For a person who has had a taste of the feeling one gets when reading a good book deep into the night, there can be nothing in the world that can come even remotely close to that. Intel has now come up with a groundbreaking gadget that can just about give the visually challenged the same feeling of reading from a printed book. Intel Reader, a gadget that was launched yesterday in the UK gives the blind and partially sighted the opportunity to read by taking a picture of the printed page.
The device will be a dream come for those with reading difficulties and dyslexia, for it lets them read at their own pace. The Intel Reader consists of a camera that scans a particular page of a book, magazine or newspaper on pressing a large button that is present in the corner. It will then read aloud the content in speeds that can be adjusted as per the reader’s requirement. For those who find it difficult to read small print, the Reader has an LCD screen in which the words are displayed in large lettering.

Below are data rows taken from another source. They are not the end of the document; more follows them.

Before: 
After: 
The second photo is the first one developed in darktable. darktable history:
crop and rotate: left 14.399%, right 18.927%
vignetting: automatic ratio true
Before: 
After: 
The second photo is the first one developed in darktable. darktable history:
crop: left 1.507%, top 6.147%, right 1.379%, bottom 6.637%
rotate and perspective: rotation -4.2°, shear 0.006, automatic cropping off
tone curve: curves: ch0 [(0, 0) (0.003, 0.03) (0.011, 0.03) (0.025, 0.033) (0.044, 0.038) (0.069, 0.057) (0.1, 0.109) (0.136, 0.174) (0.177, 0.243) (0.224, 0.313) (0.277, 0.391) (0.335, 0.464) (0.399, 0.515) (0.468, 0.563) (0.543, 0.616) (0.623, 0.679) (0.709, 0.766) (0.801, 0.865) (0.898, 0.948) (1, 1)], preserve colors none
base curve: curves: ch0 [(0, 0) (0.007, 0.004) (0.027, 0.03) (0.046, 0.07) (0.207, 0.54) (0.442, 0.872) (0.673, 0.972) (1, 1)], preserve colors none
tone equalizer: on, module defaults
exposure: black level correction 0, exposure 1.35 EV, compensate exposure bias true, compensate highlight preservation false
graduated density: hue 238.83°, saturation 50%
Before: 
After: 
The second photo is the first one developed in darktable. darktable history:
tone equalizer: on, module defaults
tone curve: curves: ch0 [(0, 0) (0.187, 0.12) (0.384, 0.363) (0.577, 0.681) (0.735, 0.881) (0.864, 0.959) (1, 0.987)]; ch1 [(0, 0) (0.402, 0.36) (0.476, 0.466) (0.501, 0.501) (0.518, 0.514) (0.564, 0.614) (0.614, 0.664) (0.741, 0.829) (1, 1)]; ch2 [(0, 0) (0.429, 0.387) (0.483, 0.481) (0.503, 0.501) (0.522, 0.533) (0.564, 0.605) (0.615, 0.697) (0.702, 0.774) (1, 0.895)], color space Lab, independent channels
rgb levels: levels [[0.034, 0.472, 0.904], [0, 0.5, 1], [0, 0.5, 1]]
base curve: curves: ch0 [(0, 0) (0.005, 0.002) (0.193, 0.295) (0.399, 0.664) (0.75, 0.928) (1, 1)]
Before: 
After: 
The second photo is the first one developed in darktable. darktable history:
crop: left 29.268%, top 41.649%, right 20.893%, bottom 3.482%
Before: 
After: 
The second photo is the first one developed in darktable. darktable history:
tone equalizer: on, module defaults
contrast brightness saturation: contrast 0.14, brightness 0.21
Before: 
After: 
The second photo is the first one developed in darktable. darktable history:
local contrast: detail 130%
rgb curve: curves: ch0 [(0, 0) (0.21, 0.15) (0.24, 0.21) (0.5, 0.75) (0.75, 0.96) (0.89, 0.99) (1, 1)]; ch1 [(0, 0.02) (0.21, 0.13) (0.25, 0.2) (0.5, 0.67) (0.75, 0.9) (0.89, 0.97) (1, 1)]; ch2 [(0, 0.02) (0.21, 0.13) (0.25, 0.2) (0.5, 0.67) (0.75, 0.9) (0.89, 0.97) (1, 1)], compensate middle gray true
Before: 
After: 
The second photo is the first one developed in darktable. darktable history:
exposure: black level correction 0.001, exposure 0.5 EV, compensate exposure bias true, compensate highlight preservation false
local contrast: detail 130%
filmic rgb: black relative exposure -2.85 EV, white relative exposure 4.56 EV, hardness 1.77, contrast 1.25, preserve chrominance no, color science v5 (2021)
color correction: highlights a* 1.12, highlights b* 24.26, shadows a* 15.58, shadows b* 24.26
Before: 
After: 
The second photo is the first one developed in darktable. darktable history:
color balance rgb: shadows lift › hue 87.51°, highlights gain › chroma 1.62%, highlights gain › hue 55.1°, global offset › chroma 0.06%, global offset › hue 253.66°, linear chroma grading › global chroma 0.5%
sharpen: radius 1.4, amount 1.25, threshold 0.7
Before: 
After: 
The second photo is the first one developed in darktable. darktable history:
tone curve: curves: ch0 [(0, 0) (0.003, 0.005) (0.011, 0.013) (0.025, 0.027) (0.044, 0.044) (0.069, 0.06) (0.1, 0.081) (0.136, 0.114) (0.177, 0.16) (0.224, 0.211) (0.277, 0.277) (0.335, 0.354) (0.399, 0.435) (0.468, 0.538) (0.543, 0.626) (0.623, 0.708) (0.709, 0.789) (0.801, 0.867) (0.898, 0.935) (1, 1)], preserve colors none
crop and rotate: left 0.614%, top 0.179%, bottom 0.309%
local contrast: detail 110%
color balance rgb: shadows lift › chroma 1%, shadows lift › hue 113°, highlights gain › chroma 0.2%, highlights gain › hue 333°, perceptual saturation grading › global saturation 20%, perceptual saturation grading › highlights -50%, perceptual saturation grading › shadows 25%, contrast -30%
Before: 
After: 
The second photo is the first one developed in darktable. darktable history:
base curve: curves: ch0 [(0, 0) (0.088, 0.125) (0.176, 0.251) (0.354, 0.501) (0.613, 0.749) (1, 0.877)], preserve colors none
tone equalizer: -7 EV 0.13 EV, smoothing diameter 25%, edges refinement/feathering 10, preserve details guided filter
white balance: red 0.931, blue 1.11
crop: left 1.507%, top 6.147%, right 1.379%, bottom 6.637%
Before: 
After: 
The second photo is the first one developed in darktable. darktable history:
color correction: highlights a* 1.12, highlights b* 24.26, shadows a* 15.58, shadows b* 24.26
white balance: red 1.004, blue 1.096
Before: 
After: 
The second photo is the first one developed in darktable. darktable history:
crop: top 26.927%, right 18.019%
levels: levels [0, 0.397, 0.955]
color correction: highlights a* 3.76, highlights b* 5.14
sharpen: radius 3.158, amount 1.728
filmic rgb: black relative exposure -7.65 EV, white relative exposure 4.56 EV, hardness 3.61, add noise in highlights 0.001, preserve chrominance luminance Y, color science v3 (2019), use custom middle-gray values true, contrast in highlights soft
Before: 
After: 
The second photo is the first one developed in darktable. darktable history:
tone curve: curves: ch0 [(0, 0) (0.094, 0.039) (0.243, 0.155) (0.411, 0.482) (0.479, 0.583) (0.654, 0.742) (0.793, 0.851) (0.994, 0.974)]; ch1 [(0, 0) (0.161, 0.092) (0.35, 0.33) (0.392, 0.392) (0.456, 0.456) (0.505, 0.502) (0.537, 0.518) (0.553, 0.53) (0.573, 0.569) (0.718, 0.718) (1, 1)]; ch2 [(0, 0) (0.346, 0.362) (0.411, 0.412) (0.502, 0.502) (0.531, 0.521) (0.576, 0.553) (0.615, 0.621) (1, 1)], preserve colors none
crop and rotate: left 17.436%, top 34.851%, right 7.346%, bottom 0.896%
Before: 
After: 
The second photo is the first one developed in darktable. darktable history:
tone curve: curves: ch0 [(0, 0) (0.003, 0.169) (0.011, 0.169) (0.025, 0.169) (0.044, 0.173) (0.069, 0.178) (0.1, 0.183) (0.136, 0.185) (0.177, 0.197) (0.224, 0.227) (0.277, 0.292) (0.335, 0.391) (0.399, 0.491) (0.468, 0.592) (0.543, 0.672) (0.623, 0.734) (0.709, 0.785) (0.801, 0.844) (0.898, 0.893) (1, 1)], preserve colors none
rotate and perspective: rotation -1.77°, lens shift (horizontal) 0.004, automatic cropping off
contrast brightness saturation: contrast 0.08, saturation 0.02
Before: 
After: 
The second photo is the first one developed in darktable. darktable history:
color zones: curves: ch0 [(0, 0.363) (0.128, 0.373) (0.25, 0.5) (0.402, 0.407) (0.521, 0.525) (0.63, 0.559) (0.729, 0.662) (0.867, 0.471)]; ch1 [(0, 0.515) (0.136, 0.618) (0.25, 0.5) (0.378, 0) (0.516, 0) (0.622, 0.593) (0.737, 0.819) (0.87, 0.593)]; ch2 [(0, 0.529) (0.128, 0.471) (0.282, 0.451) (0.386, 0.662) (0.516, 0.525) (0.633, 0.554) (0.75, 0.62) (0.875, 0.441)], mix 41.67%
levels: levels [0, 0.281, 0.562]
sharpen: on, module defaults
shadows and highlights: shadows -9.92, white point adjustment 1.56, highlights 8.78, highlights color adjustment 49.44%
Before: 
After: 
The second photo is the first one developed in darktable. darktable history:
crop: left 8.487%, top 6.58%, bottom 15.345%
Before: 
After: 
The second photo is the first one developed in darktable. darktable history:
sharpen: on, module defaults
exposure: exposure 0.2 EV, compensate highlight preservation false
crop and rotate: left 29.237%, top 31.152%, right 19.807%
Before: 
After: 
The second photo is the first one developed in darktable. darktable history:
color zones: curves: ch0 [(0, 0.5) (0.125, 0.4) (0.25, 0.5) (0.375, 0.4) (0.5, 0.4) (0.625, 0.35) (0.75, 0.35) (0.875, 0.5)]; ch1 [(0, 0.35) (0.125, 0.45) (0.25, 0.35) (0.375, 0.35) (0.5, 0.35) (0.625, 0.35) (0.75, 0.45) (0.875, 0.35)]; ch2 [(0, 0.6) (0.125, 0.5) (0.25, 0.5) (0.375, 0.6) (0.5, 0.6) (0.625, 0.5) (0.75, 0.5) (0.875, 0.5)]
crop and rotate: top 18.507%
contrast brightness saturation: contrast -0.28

The Intel Reader can be easily carried in one’s pocket and costs about £999. Ben Foss, the brain behind the gadget has dyslexia. He said that he was thrilled to have been able to “help level the playing field” for people like him for whom there was no easy access to the printed word. He added that that device’s aim was to give people with partial sightedness, dyslexia, blindness and other reading or learning difficulties the resources necessary to succeed in “school, work and life.”